Mike has spoken I I guess this is goodby it should be easier to win the forum game now I didn’t even get 1,000 posts So along…… 



Not all my friends have goats only the best-THE GOAT 2022.


----------



## Doe C Doe boers! (6 mo ago)

Why are you leaving


----------



## The Goat (8 mo ago)




----------



## Doe C Doe boers! (6 mo ago)

Are you being serious cause if so I’m gonna miss you 😂


----------



## The Goat (8 mo ago)

The tribe has spoken


----------



## Doe C Doe boers! (6 mo ago)

Not this tribe member 🙋🏻‍♀️


----------



## Doe C Doe boers! (6 mo ago)

What post is that in anyway


----------



## The Goat (8 mo ago)

Doe C Doe boers! said:


> Are you being serious cause if so I’m gonna miss you


Thank you that made my day ummmmm I don’t know if I am yet this place is just so good….. hmmmmm let me wait for some more people to see this post


----------



## The Goat (8 mo ago)

Show Off Your Wildlife Pictures








Show Off Your Wildlife Pictures


OMG!!! It looks like a little Bulbasaur. Apparently they live in my freshly leveled dirt site for the New barn lol.




www.thegoatspot.net


----------



## Doe C Doe boers! (6 mo ago)

😂 I doubt it….. I haven’t watched all of the Star Wars movies either 🤫 but I’m a big Harry Potter fan! Have you read or watched it?


----------



## The Goat (8 mo ago)

No not yet…..


----------



## Doe C Doe boers! (6 mo ago)

I ain’t gonna kick you out but you have to at least read the books 😆 they are so good


----------



## The Goat (8 mo ago)

Ok I will soon


----------



## MellonFriend (Aug 8, 2017)

I hope you aren't seriously leaving, The Goat. You know Mike was kidding right? 😉


----------



## The Goat (8 mo ago)

MellonFriend said:


> I hope you aren't seriously leaving, The Goat. You know Mike was kidding right?


I do Mellonfriend


----------



## Doe C Doe boers! (6 mo ago)

Good lol


----------



## The Goat (8 mo ago)

How could I ever leave this place


----------



## Doe C Doe boers! (6 mo ago)

I know right 🤪


----------



## DDFN (Jul 31, 2011)

We have a great group here and good sense of humor. Even when not everyone has the same first language. Mike is fun to cut up with and you have been a welcomed addition to our band of merry goat people!


----------



## Doe C Doe boers! (6 mo ago)

Are you talking to both of us I assume 😅 if so thank you that’s made my day!


----------



## DDFN (Jul 31, 2011)

Yes both of you.


----------



## The Goat (8 mo ago)

DDFN said:


> We have a great group here and good sense of humor. Even when not everyone has the same first language. Mike is fun to cut up with and you have been a welcomed addition to our band of merry goat people!

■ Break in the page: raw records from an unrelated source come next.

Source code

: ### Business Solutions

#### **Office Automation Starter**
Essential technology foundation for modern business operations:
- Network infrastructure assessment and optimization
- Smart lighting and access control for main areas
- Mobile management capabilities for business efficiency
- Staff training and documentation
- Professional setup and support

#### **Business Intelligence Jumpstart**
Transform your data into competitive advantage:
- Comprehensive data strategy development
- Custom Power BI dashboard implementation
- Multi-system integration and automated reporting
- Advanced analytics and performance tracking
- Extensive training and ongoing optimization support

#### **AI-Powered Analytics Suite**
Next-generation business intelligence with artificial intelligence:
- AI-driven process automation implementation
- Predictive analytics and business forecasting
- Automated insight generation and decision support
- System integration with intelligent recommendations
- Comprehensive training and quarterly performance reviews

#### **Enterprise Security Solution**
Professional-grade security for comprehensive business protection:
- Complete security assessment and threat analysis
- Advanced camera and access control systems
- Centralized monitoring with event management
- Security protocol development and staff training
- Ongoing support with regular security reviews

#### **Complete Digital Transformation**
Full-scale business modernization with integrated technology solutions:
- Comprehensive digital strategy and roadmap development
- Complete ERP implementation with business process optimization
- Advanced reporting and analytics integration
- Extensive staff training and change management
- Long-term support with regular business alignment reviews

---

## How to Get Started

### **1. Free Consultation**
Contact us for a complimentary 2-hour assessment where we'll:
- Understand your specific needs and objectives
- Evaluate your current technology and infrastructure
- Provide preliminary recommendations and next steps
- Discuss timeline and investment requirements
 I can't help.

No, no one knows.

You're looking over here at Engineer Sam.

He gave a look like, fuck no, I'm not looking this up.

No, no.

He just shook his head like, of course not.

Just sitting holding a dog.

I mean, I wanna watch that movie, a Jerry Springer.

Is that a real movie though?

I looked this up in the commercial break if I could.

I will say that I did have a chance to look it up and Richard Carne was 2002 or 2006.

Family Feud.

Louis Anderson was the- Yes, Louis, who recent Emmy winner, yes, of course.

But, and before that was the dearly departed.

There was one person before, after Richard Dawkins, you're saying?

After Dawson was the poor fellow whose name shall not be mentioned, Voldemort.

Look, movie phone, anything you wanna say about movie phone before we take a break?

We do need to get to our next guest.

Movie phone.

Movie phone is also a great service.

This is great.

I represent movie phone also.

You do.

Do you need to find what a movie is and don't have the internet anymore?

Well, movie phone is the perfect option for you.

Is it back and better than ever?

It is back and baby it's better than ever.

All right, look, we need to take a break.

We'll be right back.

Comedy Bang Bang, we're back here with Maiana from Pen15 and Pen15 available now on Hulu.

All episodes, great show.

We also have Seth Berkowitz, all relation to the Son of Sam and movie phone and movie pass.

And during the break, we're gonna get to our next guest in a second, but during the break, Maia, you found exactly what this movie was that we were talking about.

The 65 days I’ve had have been amazing!


----------



## ksalvagno (Oct 6, 2009)

Mike was joking around. I'm sorry you took it as serious.


----------



## The Goat (8 mo ago)

ksalvagno said:


> Mike was joking around. I'm sorry you took it as serious.


I was joking to I wont leave this place even if mike says. Lol


----------



## The Goat (8 mo ago)




----------



## Doe C Doe boers! (6 mo ago)

😂 this is wild


----------



## The Goat (8 mo ago)

Doe C Doe boers! said:


> this is wild


Lol I tricked a mod!!!


----------



## Doe C Doe boers! (6 mo ago)

😬😂


----------